Extrait du livre « Travailler avec les cinq obstacles », Ajahn Thiradhammo.
À d’autres moments, la morosité peut s’installer du fait d’attentes que nous avions et qui n’ont pas été satisfaites.
Certaines personnes commencent une pratique spirituelle à cause de fausses promesses. Je me souviens qu’un jour quelqu’un a demandé : « Quand vais-je pouvoir léviter ? » Je suis sûr que nous avons tous une forme d’attente ou une autre et, quand nous finissons par comprendre qu’elle ne va pas se réaliser, nous risquons d’être désillusionnés : « Cette pratique ne fonctionne pas comme elle le devrait / comme le disent les livres. »
Le désenchantement fait que notre énergie diminue ou se dissipe ; c’est alors que la léthargie spirituelle s’installe.
Si nous ne reconnaissons pas ce processus et ne réévaluons pas nos attentes, nous risquons de sombrer dans le désespoir.
Fait intéressant, il y a de nombreuses années en Thaïlande, un psychologue a conduit une étude sur plusieurs moines. Il avait lui-même été moine pendant quelque temps auprès d’Ajahn Chah et avait décidé de faire quelques tests psychologiques sur les moines occidentaux.
C’est ainsi que j’ai rempli un jour l’Inventaire des Personnalités Multiphasiques du Minnesota. Il était censé nous donner une série de tests sur une période donnée pour voir si nous progressions (ou régressions) dans le développement de la personnalité, je pense.
Il n’a jamais terminé sa recherche mais l’un des résultats obtenus a été la découverte que, plus les personnes qui venaient en Thaïlande avaient une idée précise de ce qu’elles voulaient obtenir, plus vite elles repartaient.
Les moines ou les nonnes qui sont restés le plus longtemps sont ceux qui sont venus en Thaïlande avec l’idée que ce serait seulement un séjour provisoire : «Je vais rester un mois ou deux et puis je verrai. »
En général, ils prolongeaient de deux mois, puis encore deux mois, et vingt ans passaient !
On aurait pu penser que ce serait l’inverse ; on aurait pu s’attendre à ce que ceux qui étaient décidés à rester moines le reste de leur vie auraient tenu le plus longtemps, tandis que ceux qui venaient juste passer deux mois pour méditer au chaud en Thaïlande pendant l’hiver canadien seraient partis plus tôt.
Mais l’étude a prouvé le contraire, la raison étant que ceux qui avaient des plans à court terme pouvaient revoir leurs plans en fonction de l’évolution de leur pratique.
Ils pouvaient se demander : « Est-ce que ça marche ? Est-ce que ça me fait du bien ? Oui, on dirait que ça va, alors je vais rester encore deux mois. »
Tandis que ceux qui avaient des attentes bien précises, une fois confrontés à toutes les différences culturelles de la Thaïlande, trouvaient que la réalité ne correspondait pas à leurs attentes.
J’ai entendu parler d’un homme de Chicago qui avait prévu d’aller en Thaïlande et de devenir un saint moine pour toujours.

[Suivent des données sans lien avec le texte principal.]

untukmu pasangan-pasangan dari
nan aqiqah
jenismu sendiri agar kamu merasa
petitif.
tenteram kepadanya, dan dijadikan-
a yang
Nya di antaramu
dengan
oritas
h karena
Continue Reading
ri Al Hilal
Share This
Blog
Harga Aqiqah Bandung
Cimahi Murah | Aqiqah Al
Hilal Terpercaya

Il a pris l’avion et deux semaines plus tard, il était de retour : les chiens de Thaïlande étaient trop bruyants ! Il n’a jamais imaginé que les chiens puissent aboyer toute la nuit à Bangkok. Il pensait aller en Thaïlande dans un temple bouddhiste paisible où tout le monde était pacifique et bouddhiste, mais les chiens aboyaient toute la nuit et avaient failli le rendre fou.
Je me suis dit que Chicago ne devait pas être tellement calme non plus mais bon, je suppose qu’il s’était habitué aux claquements métalliques du train de la Chicago Transit Authority qui traverse la ville à toute heure, mais où les chiens n’aboient pas.
Quelqu’un d’autre est venu en Thaïlande sans imaginer tous les moustiques et les insectes qu’il allait y trouver. Cela l’a vraiment choqué. Il venait d’Angleterre, où il n’y a presque pas d’insectes gênants, hormis quelques mouches peut-être.
En Thaïlande, on doit apprendre à vivre avec des moustiques et des fourmis qui se nourrissent de notre sang. Le fait est que si nous avons des attentes très précises, il est difficile de changer, de s’accoutumer, de s’adapter aux situations de la vie.
Lorsque nos attentes ne sont pas satisfaites, cela peut engendrer désillusion, léthargie, voire même désespoir. Cela peut également déclencher d’autres obstacles tels que l’inquiétude et le doute.